* **Texto extraído**:
- - - -

Texto 9A1
No cotidiano de todo brasileiro, podemos visualizar
as marcas que constituíram, a partir do século XVI, a presença
dos povos africanos, de origem Banto e Iorubá, no Brasil. Essa
presença está nas palavras que falamos, na gestualidade que
produzimos e no nosso modo de pronunciar a língua portuguesa
falada no Brasil.
A entrada de grande número de africanos no Brasil, com
suas diferentes culturas e línguas, passou por um processo de
adaptação, de certo ajuste cultural e linguístico com a assimilação
de novas palavras e, consequentemente, da forma como elas
orientavam o entendimento da nova realidade vivida em
português. Entretanto, ainda é possível visualizar a presença
das palavras africanas nos diferentes espaços da cultura
brasileira.
O Museu da Língua Portuguesa, ao expor o acervo de
palavras africanas que entraram no vocabulário da língua
portuguesa, favorece reconhecer a história da população africana
no Brasil como agente da cultura e da língua portuguesa que se
desenhava sobre este solo. No setor Palavras Cruzadas do museu,
por exemplo, visualizam-se palavras que nos ensinaram a nomear
determinados comportamentos, como: bagunça lengalenga,
dengo. Essas são algumas das palavras africanas que continuam
vivas a significar comportamentos e relações sociais. Outras
ganharam o sentido de gíria na língua portuguesa falada
no Brasil, como borocoxô, cafofo.

- - - -

* **Tarefa**:
Segundo o texto sobre a presença africana na língua portuguesa, de que origem eram os povos africanos que chegaram ao Brasil?

* **Trechos da listagem**:
- - - -

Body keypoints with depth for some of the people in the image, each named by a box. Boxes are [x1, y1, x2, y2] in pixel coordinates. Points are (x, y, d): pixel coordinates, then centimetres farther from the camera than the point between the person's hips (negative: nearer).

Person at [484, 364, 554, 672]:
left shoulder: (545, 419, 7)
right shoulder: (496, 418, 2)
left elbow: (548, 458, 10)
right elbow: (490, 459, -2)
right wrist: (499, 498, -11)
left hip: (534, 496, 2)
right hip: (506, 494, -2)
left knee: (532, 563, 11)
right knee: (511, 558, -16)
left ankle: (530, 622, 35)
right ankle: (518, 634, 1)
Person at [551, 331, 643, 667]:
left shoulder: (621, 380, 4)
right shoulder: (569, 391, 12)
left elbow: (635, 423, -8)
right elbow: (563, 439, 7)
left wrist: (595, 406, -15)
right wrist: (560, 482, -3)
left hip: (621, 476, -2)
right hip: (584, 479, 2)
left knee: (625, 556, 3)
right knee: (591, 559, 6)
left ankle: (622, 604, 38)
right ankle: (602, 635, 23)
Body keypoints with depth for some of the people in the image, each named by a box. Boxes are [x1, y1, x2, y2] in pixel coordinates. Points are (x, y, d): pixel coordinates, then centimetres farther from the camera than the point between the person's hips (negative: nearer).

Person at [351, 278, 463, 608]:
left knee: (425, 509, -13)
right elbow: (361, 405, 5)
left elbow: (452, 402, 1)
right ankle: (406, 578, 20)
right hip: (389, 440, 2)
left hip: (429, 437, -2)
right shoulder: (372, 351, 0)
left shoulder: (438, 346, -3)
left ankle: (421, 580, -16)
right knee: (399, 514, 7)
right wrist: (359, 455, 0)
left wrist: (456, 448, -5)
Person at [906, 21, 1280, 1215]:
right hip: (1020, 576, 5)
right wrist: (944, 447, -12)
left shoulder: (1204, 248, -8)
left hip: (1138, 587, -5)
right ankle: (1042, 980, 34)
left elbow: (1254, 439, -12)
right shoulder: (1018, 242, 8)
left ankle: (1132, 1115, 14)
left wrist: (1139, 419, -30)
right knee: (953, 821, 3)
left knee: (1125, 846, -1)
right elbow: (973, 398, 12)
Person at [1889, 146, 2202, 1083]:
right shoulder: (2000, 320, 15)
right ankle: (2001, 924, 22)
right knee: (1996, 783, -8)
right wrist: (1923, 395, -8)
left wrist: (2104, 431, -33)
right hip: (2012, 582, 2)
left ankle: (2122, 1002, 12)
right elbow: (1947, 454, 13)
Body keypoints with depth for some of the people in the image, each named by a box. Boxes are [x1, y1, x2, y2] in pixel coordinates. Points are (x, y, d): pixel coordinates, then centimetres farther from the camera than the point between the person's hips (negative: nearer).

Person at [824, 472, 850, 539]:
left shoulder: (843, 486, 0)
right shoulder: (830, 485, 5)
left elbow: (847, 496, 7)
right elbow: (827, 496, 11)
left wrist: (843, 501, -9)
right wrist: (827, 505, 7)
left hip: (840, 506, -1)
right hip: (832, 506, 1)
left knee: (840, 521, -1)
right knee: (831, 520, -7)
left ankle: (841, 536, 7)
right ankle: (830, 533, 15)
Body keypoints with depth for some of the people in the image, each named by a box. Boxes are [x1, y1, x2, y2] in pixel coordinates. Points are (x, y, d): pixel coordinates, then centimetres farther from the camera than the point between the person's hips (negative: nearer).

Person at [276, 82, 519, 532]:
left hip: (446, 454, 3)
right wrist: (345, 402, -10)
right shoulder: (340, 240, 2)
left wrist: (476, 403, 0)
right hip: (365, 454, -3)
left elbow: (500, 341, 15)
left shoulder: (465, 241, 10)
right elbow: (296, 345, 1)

- - - -

* **Exercício concluído**:
Eram de origem Banto e Iorubá.